---------- Given text ----------

Users can select one or multiple tags that apply to the message
content. Referring to FIG. 10, the keys on the keyboard may also
represent a tag cloud 1000, 1010, 1020 which represent tag
possibilities where the size or color represents the possible
importance of a tag. These tag keys would be expand and get
smaller, change color, change animation, and provide different
haptic or tactile feedback to the user. The selection of a tag
could lead to the auto generation of additional tag key clouds.
After certain selections are made, and a degree of confidence in
the user selection or some other terminal state is reached, a
classification would be automatically applied to the email
[0031] The administrator can create custom keyboards which are
provided to the device with custom keys that are associated with a
unique Unicode representation. This representation can map to an
embedded font or other file to display the images in the display
relative to the keys being pressed by the end user. The mapping
between key press and Unicode character may represent a text
string, or an image or a combination of both. The keyboard may be
activated based upon the application.
[0032] Certain gesture actions on the keyboard can control the
selection of classification. A swipe like motion between the keys
could indicate the creation of an ad hoc hierarchy of
classifications. Press and holding a key may bring up alternate
languages or visual markings associated with that classification.
As well, a language key can be locked to a particular language for
all the keys, and then unlocked returning them to their default
language. The same is true of an alternate visual marking or
graphic for the current set of keys.
[0033] The relative importance of a key can be attained from its
color, location, tactile feel or haptic feedback. Multiple keys can
be pressed at once to create a hybrid classification of all the
keys pressed. This would be determined by policy.

----------

* [Work instructions]:
- 1) From the keyboard classification passage, write out the stretch from "[0032] Certain gesture" through "determined by policy.".
- 2) According to the keyboard classification passage, what are all the attributes from which a key's relative importance can be attained?
- 3) Answer these questions from the keyboard classification passage:
(a) What may the mapping between key press and Unicode character represent?
(b) What could a swipe-like motion between the keys indicate?
(c) What is created when multiple keys are pressed at once?

---------- Provided information ----------

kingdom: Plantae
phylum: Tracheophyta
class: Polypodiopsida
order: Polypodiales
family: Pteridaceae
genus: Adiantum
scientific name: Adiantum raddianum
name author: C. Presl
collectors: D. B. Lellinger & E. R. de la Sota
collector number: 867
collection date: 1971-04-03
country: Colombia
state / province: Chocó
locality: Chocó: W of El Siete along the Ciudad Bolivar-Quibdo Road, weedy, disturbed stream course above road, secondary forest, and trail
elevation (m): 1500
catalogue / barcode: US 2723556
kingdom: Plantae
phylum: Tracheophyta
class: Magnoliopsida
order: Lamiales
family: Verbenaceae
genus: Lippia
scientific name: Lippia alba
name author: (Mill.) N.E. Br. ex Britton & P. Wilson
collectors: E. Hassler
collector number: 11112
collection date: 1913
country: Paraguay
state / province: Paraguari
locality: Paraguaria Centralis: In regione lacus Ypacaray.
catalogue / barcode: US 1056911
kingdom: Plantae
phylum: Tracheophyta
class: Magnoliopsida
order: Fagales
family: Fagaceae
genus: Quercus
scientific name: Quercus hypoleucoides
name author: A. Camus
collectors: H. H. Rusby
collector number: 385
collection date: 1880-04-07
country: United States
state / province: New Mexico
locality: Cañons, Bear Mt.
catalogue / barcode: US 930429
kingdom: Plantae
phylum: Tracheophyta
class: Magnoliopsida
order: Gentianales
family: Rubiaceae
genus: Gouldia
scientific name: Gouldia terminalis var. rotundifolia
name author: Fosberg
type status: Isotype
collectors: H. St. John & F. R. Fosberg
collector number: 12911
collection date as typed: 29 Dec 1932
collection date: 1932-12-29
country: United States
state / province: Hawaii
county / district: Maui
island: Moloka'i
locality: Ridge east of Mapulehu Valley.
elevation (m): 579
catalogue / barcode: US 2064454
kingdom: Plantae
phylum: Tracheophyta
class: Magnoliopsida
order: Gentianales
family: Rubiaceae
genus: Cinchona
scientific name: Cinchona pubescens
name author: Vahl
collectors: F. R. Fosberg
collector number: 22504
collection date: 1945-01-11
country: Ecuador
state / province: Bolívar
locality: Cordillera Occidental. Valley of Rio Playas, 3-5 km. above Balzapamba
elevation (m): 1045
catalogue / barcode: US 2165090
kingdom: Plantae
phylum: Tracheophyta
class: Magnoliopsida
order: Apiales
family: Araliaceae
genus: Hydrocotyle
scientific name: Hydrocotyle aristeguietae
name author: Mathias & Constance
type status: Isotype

----------

* [The answers]:
- 1)
[0032] Certain gesture actions on the keyboard can control the
selection of classification. A swipe like motion between the keys
could indicate the creation of an ad hoc hierarchy of
classifications. Press and holding a key may bring up alternate
languages or visual markings associated with that classification.
As well, a language key can be locked to a particular language for
all the keys, and then unlocked returning them to their default
language. The same is true of an alternate visual marking or
graphic for the current set of keys.
[0033] The relative importance of a key can be attained from its
color, location, tactile feel or haptic feedback. Multiple keys can
be pressed at once to create a hybrid classification of all the
keys pressed. This would be determined by policy.

- 2)
- color
- location
- tactile feel
- haptic feedback

- 3)
(a) A text string, an image, or a combination of both.
(b) The creation of an ad hoc hierarchy of classifications.
(c) A hybrid classification of all the keys pressed.